*READING TEXT*:
════════════════════
SF may be diagnosed by radiography (contrast-free imaging) or intravascular imaging, such as intravascular ultrasound or optical coherence tomography. Classifications have been described for both methods, based on the clear separation of struts or the absence of struts in one or more coronary segments.3,4 Factors that favor the appearance of SF have also been reported, such as the presence of calcium, tortuous arteries, and the degree of artery torsion during the cardiac cycle.
════════════════════
*DATA*:
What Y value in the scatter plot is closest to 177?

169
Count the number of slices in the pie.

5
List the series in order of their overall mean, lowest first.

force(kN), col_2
════════════════════
*WHAT YOU WILL DO*:
• a. From the text on SF diagnosis, copy word for word the part that opens with the words containing "SF may be diagnosed" and closes with "the cardiac cycle.".
• b. Rewrite the paragraph of the text on SF diagnosis that begins "SF may be diagnosed by radiography" as a short list that keeps its main facts.

*ANSWERS*:
• a.
SF may be diagnosed by radiography (contrast-free imaging) or intravascular imaging, such as intravascular ultrasound or optical coherence tomography. Classifications have been described for both methods, based on the clear separation of struts or the absence of struts in one or more coronary segments.3,4 Factors that favor the appearance of SF have also been reported, such as the presence of calcium, tortuous arteries, and the degree of artery torsion during the cardiac cycle.

• b.
- SF can be diagnosed by radiography (contrast-free imaging) or by intravascular imaging, such as intravascular ultrasound or optical coherence tomography.
- Both methods have classifications based on clear separation of struts or missing struts in one or more coronary segments.
- Reported factors that favor SF include calcium, tortuous arteries, and the degree of artery torsion during the cardiac cycle.